» **Source information**
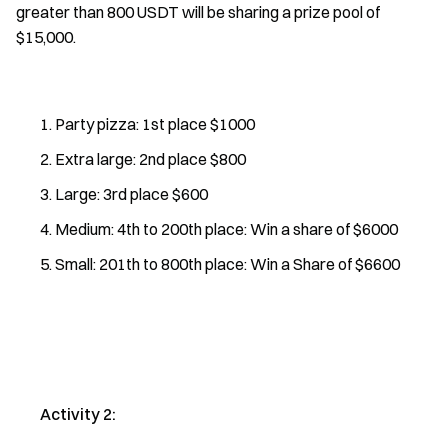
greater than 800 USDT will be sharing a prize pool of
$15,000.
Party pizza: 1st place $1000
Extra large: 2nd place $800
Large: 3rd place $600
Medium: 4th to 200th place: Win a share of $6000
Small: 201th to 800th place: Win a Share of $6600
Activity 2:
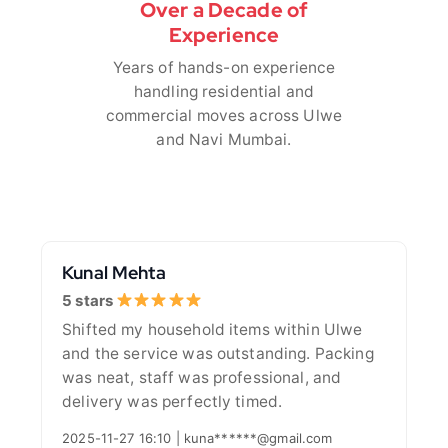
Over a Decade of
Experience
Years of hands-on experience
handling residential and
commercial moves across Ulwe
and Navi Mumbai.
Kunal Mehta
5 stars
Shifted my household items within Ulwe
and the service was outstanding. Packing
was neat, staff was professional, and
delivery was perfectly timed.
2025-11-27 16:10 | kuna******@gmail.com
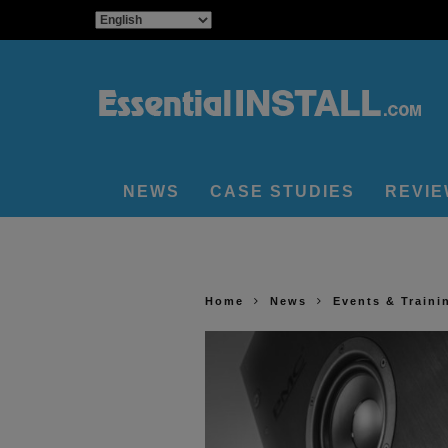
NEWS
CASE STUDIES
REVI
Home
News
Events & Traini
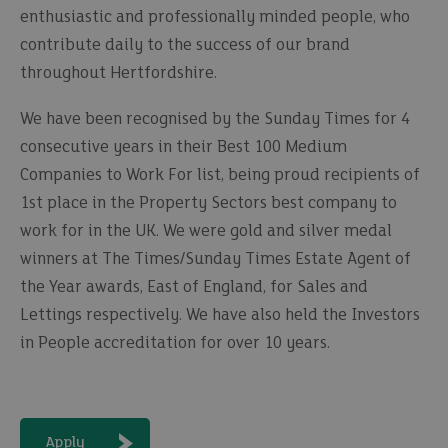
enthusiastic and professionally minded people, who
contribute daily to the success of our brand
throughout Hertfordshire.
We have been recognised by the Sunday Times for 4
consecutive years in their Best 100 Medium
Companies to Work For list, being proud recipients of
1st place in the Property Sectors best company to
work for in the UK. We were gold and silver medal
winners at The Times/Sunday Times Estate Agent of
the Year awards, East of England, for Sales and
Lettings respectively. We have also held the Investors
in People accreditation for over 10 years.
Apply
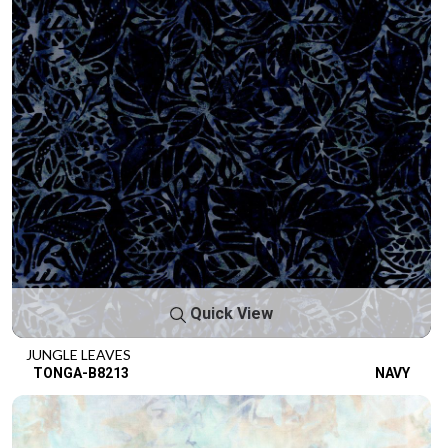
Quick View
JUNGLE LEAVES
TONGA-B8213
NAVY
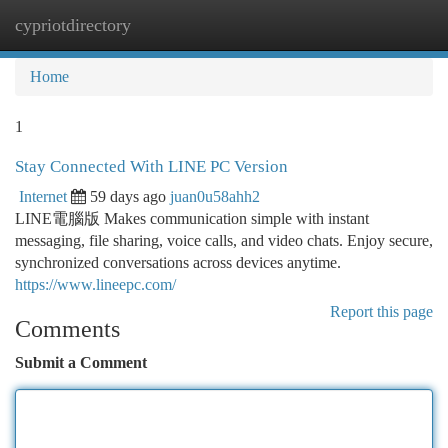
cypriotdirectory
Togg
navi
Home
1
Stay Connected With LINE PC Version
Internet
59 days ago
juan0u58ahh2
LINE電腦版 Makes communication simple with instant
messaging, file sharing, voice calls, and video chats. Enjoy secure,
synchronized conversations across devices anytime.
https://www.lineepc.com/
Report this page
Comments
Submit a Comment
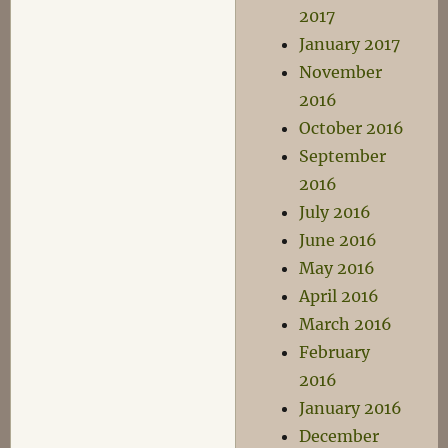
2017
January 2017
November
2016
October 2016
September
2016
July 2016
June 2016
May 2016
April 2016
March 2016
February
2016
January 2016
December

» **Directions for this task**
Copy the records word for word, starting with the line containing "cypriotdirectory" and going on through the end of the records. Leave the pictures out of your copy.

» **Written answer**
cypriotdirectory
Togg
navi
Home
1
Stay Connected With LINE PC Version
Internet
59 days ago
juan0u58ahh2
LINE電腦版 Makes communication simple with instant
messaging, file sharing, voice calls, and video chats. Enjoy secure,
synchronized conversations across devices anytime.
https://www.lineepc.com/
Report this page
Comments
Submit a Comment
2017
January 2017
November
2016
October 2016
September
2016
July 2016
June 2016
May 2016
April 2016
March 2016
February
2016
January 2016
December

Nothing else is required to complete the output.